Every feature request that comes from your customers needs to be connected to your customers’ profitability. Boldly speaking, who brings the money, makes the calls.
But of course, customers tend to want to have everything. That means, being a highly profitable customer, is not a guarantee for getting all your wishes granted. Ideally, customer success teams determine what features would further enhance their value with the customer together.
It’s important to not only understand what but why they want something. So customer success teams’ contribution to product growth is to discover the features that really add value. And if they add value, you can charge for it.
Last but not least the arguably most forgotten, yet very powerful growth lever comes to play. How much can you charge for your product? As much as your customers are willing to pay. How much are they willing to pay? It depends on the value they get. And as we’ve learned, this is up to you.
On the surface, every price increase would look the same. But there are actually 2 different reasons for:
- Adding new features (as discussed above)
- Raising prices according to growing customer success
Most SaaS companies put little effort into their pricing. The most common approach is to copy and adapt the competitors’ prices – either add or take a few percent. And worse, they never look back. Which means leaving a pile of money on the table.
Because if you only charge 1$ more it will affect every new acquisition, every renewal and every expansion. And in many cases, adding 1$ to the margin, will greatly affect profitability.
But a true customer-centric company does not obsess about competitors but customers. And that also includes customer-based pricing or how I’d like to put it – value-based prices.
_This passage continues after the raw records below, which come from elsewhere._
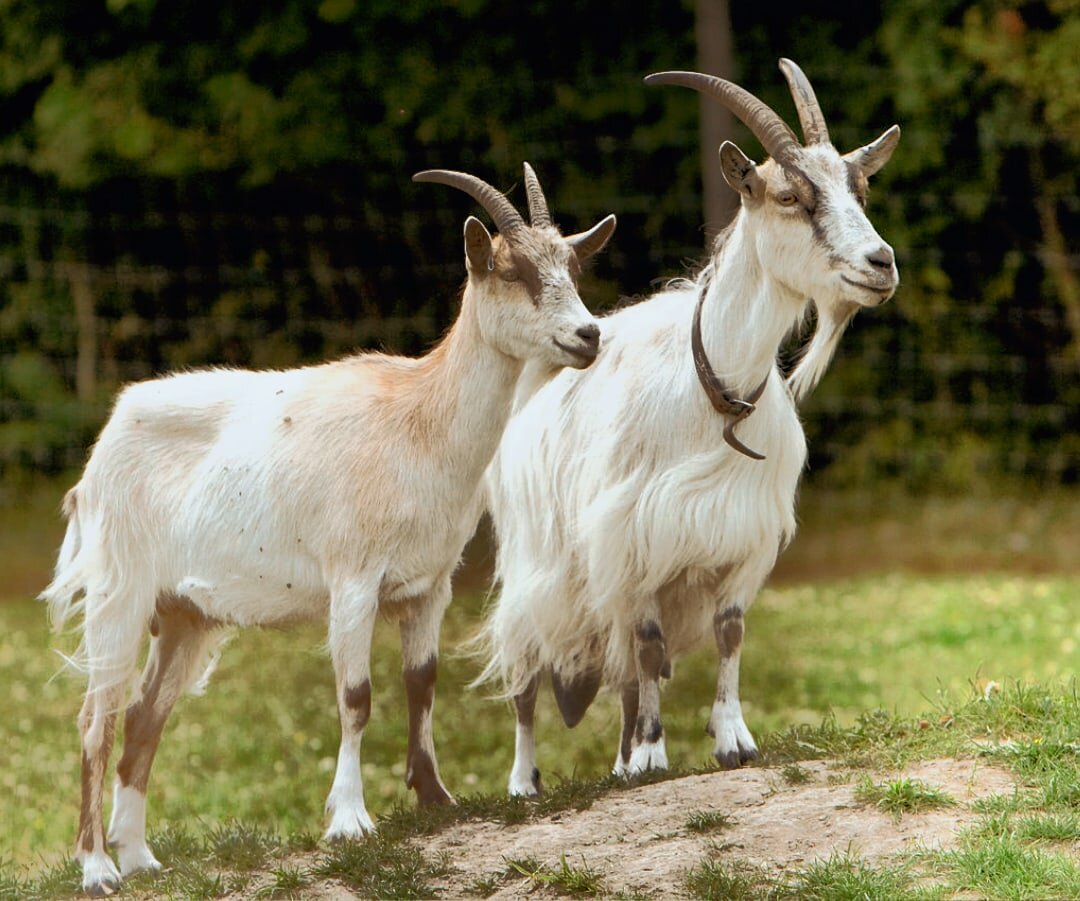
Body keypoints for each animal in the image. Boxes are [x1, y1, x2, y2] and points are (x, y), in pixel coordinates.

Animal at [41, 164, 616, 896]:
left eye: (573, 264)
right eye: (513, 271)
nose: (588, 336)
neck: (419, 423)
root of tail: (106, 441)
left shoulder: (429, 586)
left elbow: (421, 682)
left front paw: (435, 797)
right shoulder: (353, 581)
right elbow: (356, 695)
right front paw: (349, 819)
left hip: (184, 616)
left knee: (144, 717)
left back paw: (141, 857)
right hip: (120, 595)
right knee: (97, 721)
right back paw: (97, 867)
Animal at [478, 60, 899, 795]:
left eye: (862, 187)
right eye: (788, 195)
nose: (881, 264)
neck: (714, 390)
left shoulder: (740, 532)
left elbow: (728, 634)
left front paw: (731, 739)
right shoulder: (631, 537)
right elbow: (649, 645)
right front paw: (653, 753)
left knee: (619, 668)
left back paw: (618, 761)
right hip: (535, 564)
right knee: (528, 672)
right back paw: (527, 781)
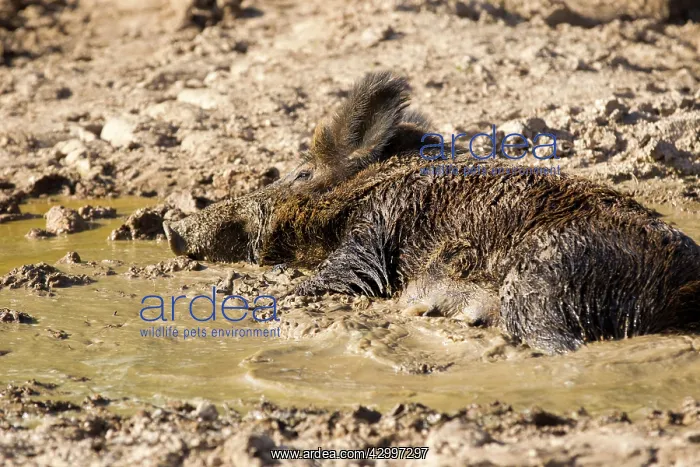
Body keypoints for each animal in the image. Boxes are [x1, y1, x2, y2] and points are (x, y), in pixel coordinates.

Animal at [163, 71, 700, 354]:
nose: (174, 225)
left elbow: (338, 273)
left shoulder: (372, 231)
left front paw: (284, 294)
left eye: (300, 173)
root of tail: (684, 283)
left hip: (549, 275)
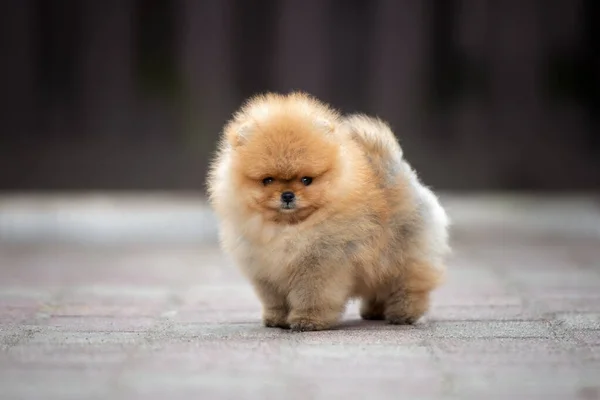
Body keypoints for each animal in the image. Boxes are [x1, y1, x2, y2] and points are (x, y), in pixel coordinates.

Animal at [209, 91, 448, 332]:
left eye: (306, 180)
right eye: (267, 180)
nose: (287, 195)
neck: (288, 228)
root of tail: (397, 172)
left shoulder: (321, 266)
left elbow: (312, 296)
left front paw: (307, 320)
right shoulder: (266, 271)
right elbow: (275, 300)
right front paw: (276, 319)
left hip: (406, 257)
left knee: (410, 287)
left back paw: (405, 315)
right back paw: (374, 312)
Now, the challenge for setting prices based on customer-value is to discover how much value customers actually get. And as you’ve guessed already, it’s the customer success team who gets access to that information. More as this is not a one-time thing.
It’s (hopefully) the course of nature that customers get more value out of your product without any changes to it. Because they become better and your customer success efforts become better. And if that happens for the majority of your customers, it’s time to raise the bottomline pricing.
Customer success is the most powerful growth function for SaaS companies in 2021 and beyond. Its influence spawns across all 5 forces of growth – pricing, product, acquisition, expansion and retention.
Its primary growth goal is to help customers outgrow their current tiers so that buying more resources is the logical consequence. From the close relationships it builds with the customers
But none of that will happen if customer success teams don’t get the recognition and budgets they need to flourish.